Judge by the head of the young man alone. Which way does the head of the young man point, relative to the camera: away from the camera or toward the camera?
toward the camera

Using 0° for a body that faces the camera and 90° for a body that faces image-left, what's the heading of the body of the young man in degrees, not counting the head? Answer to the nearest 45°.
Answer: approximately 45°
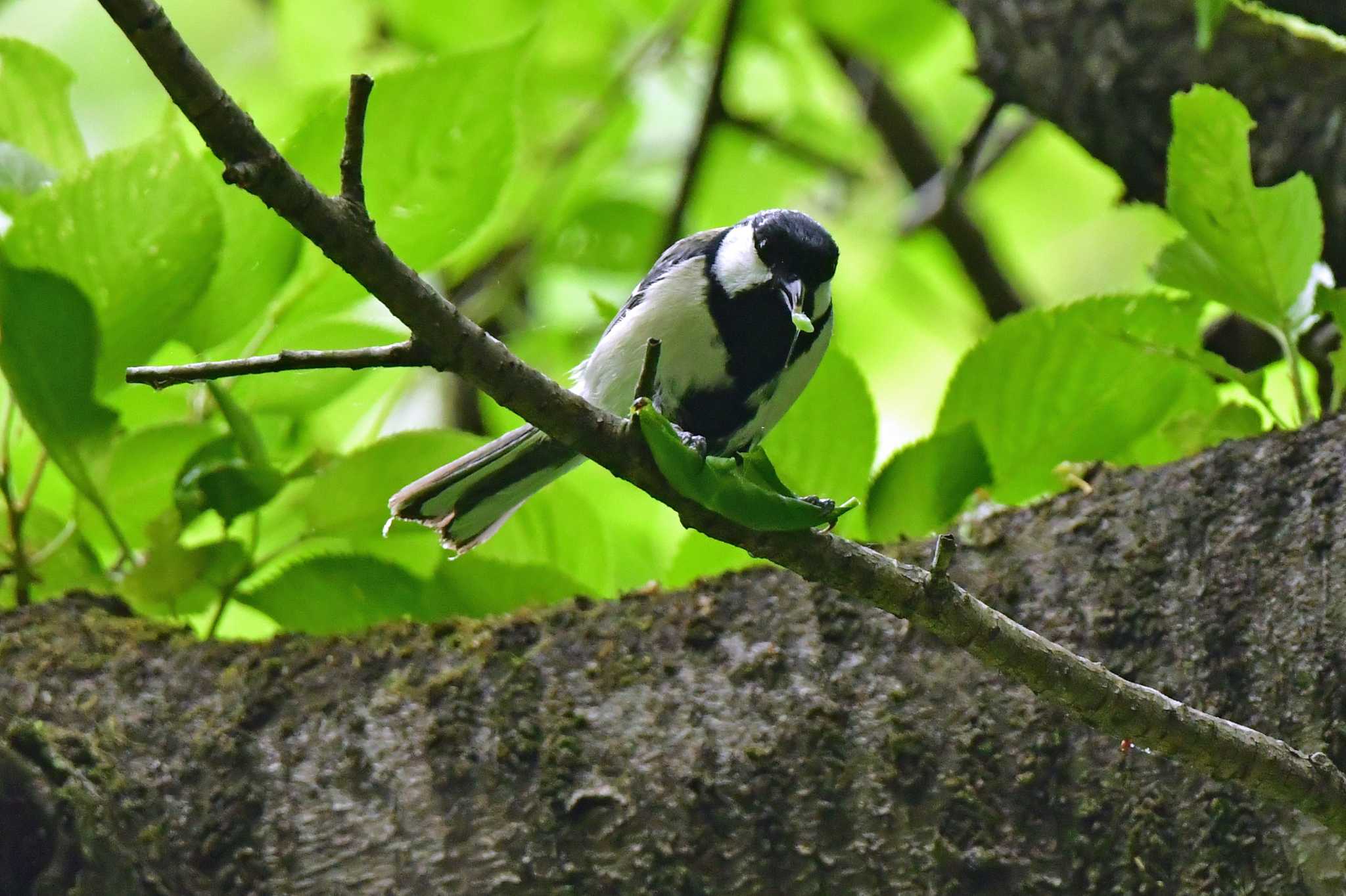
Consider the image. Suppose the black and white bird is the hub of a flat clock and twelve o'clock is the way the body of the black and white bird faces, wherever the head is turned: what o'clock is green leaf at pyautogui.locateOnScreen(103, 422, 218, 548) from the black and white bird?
The green leaf is roughly at 5 o'clock from the black and white bird.

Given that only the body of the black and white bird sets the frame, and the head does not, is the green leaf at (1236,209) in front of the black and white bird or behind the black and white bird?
in front

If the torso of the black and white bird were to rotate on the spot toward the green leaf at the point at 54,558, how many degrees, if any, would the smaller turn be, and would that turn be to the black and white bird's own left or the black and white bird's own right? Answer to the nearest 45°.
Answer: approximately 135° to the black and white bird's own right

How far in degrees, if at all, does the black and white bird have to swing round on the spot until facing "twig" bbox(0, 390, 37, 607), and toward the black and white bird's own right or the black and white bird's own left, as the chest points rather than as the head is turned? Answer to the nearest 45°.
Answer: approximately 135° to the black and white bird's own right

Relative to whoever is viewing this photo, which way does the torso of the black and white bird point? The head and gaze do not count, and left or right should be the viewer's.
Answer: facing the viewer and to the right of the viewer

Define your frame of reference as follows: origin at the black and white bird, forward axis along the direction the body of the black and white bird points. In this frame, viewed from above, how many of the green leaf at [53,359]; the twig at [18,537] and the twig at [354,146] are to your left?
0

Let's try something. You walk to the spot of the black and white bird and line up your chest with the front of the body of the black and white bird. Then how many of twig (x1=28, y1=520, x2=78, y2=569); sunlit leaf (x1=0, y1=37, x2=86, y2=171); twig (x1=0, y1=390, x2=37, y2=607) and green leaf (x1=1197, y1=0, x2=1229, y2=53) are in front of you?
1
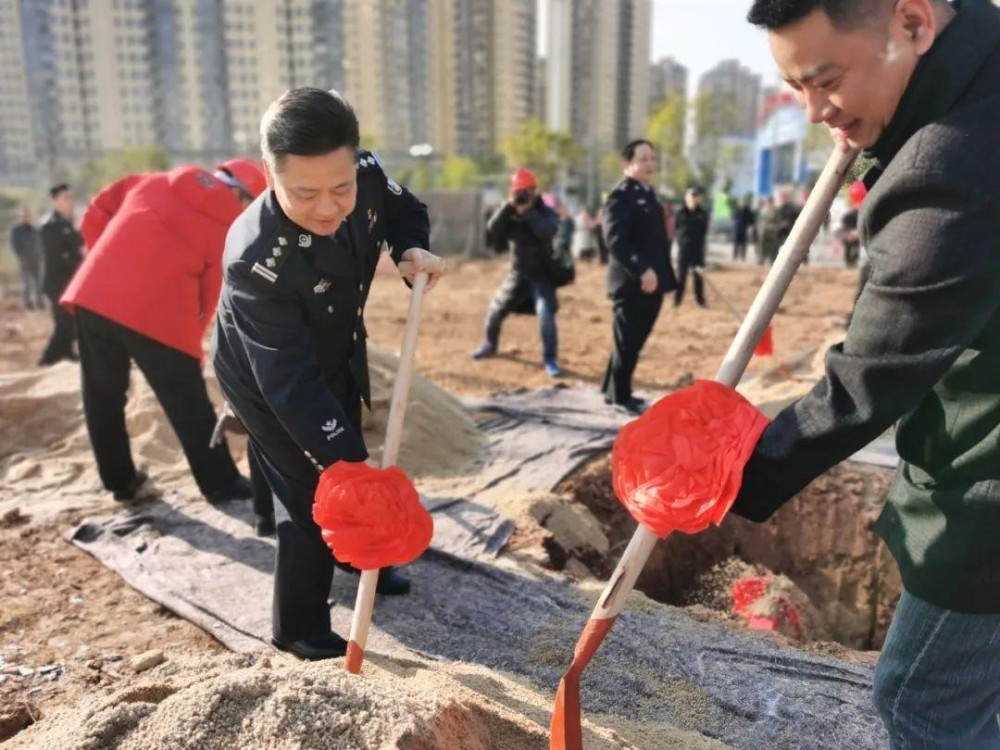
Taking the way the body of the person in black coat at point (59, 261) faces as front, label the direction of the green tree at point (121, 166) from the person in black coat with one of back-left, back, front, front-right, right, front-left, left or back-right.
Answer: back-left

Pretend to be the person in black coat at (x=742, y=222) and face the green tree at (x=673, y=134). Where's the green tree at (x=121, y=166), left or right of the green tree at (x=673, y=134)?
left

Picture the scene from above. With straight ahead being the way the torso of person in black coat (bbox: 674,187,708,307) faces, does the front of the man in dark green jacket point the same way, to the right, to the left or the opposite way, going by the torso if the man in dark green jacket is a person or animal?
to the right

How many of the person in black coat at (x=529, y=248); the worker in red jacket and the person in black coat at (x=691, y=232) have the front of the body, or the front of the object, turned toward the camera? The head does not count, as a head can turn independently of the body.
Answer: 2

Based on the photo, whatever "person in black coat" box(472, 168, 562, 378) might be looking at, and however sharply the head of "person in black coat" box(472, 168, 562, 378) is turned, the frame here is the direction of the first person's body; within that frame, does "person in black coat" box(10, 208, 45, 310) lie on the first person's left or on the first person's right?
on the first person's right

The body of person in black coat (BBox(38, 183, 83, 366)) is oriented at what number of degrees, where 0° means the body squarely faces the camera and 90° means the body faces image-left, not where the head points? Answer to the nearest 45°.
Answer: approximately 315°

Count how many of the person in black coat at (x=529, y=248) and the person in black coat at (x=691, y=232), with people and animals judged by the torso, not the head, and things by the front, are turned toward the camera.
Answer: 2

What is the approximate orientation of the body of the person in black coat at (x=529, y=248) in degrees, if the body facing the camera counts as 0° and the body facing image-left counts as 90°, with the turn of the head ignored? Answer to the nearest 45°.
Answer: approximately 0°

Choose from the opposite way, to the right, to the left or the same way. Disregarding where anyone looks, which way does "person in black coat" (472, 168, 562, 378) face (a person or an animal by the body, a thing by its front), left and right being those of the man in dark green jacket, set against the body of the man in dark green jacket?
to the left
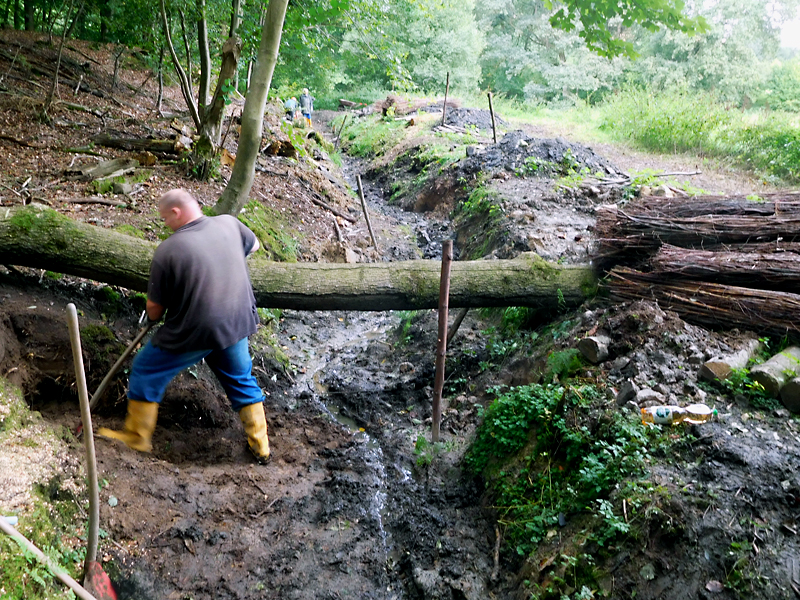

How to complete this task: Rewrite every row above as a numbered list, skipping blank lines and leaving out the pictures.

Task solution:
1. Judge by the head of the young man alone. Which way does the head of the young man point, relative to the camera: away from the camera or toward the camera?
2. toward the camera
3. Using 0° for a body that faces the camera and 90° for a body that faces image-left, what's the heading of the body of the young man in degrees, not counting the head? Answer to the nearest 45°.
4. Answer: approximately 45°
5. Consider the image. Suppose the black and white bird is the hub of a flat clock and twelve o'clock is the way the body of the black and white bird faces, wherever the head is turned: what o'clock is green leaf at pyautogui.locateOnScreen(103, 422, 218, 548) from the black and white bird?
6. The green leaf is roughly at 5 o'clock from the black and white bird.
7. Given that only the body of the black and white bird sets the frame, and the head does not, is the green leaf at (1236,209) in front of the black and white bird or behind the black and white bird?
8. in front
9. If the torso of the black and white bird were to rotate on the spot toward the green leaf at the point at 54,558, how many degrees, if any, would the smaller turn be, and would that turn be to the black and white bird's own left or the black and white bird's own right? Answer to the nearest 45°.
10. Answer: approximately 135° to the black and white bird's own right
11. How far in degrees, if at all, does the black and white bird have to swing round on the spot until facing "twig" bbox(0, 390, 37, 607), and toward the black and white bird's own right or the black and white bird's own left, as the chest points rather than as the head is turned? Answer to the nearest 45°.
12. Answer: approximately 135° to the black and white bird's own right
13. Relative to whoever is viewing this photo, which way does the torso of the black and white bird point? The head and gaze do not count, and left or right should be the viewer's.
14. Answer: facing the viewer and to the right of the viewer
15. Define your frame of reference as follows: origin at the black and white bird, forward axis along the direction the body of the black and white bird points. In this frame, viewed from above, how many of the green leaf at [53,359]; the twig at [18,537] and the twig at [354,146] are to your left?
16. 0
17. Let's try something. You walk to the spot of the black and white bird and line up your chest with the front of the body of the black and white bird. Then how many of twig (x1=28, y1=520, x2=78, y2=569); sunlit leaf (x1=0, y1=37, x2=86, y2=171); twig (x1=0, y1=390, x2=37, y2=607) and green leaf (x1=1197, y1=0, x2=1229, y2=53) are in front of you?
18. 1
19. Taking the way the body of the person in black coat at point (59, 261) faces as front, label the direction of the green tree at point (121, 166) from the person in black coat with one of back-left, back, front, front-right, right, front-left, left or back-right.
20. Answer: back-left
21. Pretend to be the person in black coat at (x=742, y=222) and face the green tree at (x=673, y=134). Where's the green tree at (x=121, y=166), left or right of the green tree at (x=673, y=134)?
22. left
23. Picture the scene from above. With straight ahead being the way the torso of person in black coat (bbox: 674,187,708,307) faces, does the front of the man in dark green jacket point the same way, to the right, to the left or the opposite way, going by the torso if the man in dark green jacket is a person or animal?
24. to the right
25. How many of the person in black coat at (x=529, y=248); the worker in red jacket and the person in black coat at (x=691, y=232) have the front of the body, or the front of the object, turned toward the camera? The head does not count, as a head can turn independently of the body.
26. Answer: 2
27. Based on the photo, whatever "person in black coat" box(472, 168, 562, 378) might be looking at, and however sharply the head of "person in black coat" box(472, 168, 562, 378) is turned, the frame here is the direction of the first person's body; within that frame, does "person in black coat" box(10, 208, 45, 310) lie on the first person's left or on the first person's right?
28. on the first person's right
29. The body of person in black coat (BBox(38, 183, 83, 366)) is oriented at what number of degrees, where 0° means the body squarely faces the camera and 90° means the body faces image-left, not where the head points? Answer to the nearest 45°.
30. Answer: approximately 315°
31. Count how many of the person in black coat at (x=529, y=248) and the person in black coat at (x=691, y=232), with people and animals judged by the torso, not the head, and things by the front, are turned toward the camera.
32. Answer: 2
33. What is the approximate orientation of the body of the person in black coat at (x=529, y=248) in degrees, if the body facing the camera counts as 0° and the body facing image-left counts as 90°, with the turn of the head ignored? Answer to the nearest 45°.
34. Answer: approximately 0°
35. Choose from the opposite way, to the right, to the left or the same way. Disregarding where anyone looks, which way does "person in black coat" (472, 168, 562, 378) face (a person or an animal by the body, a thing by its front), left and right being those of the man in dark green jacket, set against the body of the man in dark green jacket?
36. to the left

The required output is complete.